§ **Passage to read**
"Fusion doesn't exist yet, but people are still researching this too, even after 50 years of failures."

This is a misunderstanding of fusion research. None of the research machines built to date were expected to create more fusion energy than was put into them. ITER is the first machine designed with that expectation and there is an excellent chance that it will do so and by a wide margin. The other machines that have been built so far were experimental rigs to allow us to understand plasmas under the conditions required for fusion. Fusion has been produced on a very large scale, in the case of JET 16MW of fusion power at 65% of input power. Many machines have reached, and some like JET have far exceeded all that was hoped of them. Our understanding of plasma physics has grown enormously and experimental results and theoretical predictions are now very close.

It has most assuredly not been 50 years of failure but 50 years of excruciatingly slow success.

However it is very unlikely that fusion will provide significant power on a global scale for another 50 years
but it about the only source of energy that has the ability of providing the concentrated power on a large scale for centuries sufficient to enable a global population near the present size to live in reasonable comfort without destroying  the environment.  

Since 50 years exceeds all but the most optimistic estimates of peak oil, the problem is how do we get from here to there.

That is the failure I am talking about - the failure to yet produce useful energy. I'm aware of the research progress but, precisely as you note, oil is not going to last til we get fusion running barring a lucky breakthrough and I don't want to bet the future of civilization on luck.

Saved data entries
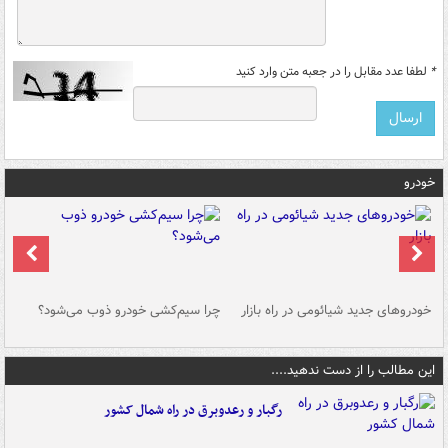
*
لطفا عدد مقابل را در جعبه متن وارد کنید
خودرو
خودروهای جدید شیائومی در راه بازار
چرا سیم‌کشی خودرو ذوب می‌شود؟
شو
این مطالب را از دست ندهید....
رگبار و رعدوبرق در راه شمال کشور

§ **Exercise description**
Write out the fusion research passage word for word, from "It has most" up to and including "civilization on luck.". The saved data entries aren't needed for this.

§ **Response area**
It has most assuredly not been 50 years of failure but 50 years of excruciatingly slow success.

However it is very unlikely that fusion will provide significant power on a global scale for another 50 years
but it about the only source of energy that has the ability of providing the concentrated power on a large scale for centuries sufficient to enable a global population near the present size to live in reasonable comfort without destroying  the environment.  

Since 50 years exceeds all but the most optimistic estimates of peak oil, the problem is how do we get from here to there.

That is the failure I am talking about - the failure to yet produce useful energy. I'm aware of the research progress but, precisely as you note, oil is not going to last til we get fusion running barring a lucky breakthrough and I don't want to bet the future of civilization on luck.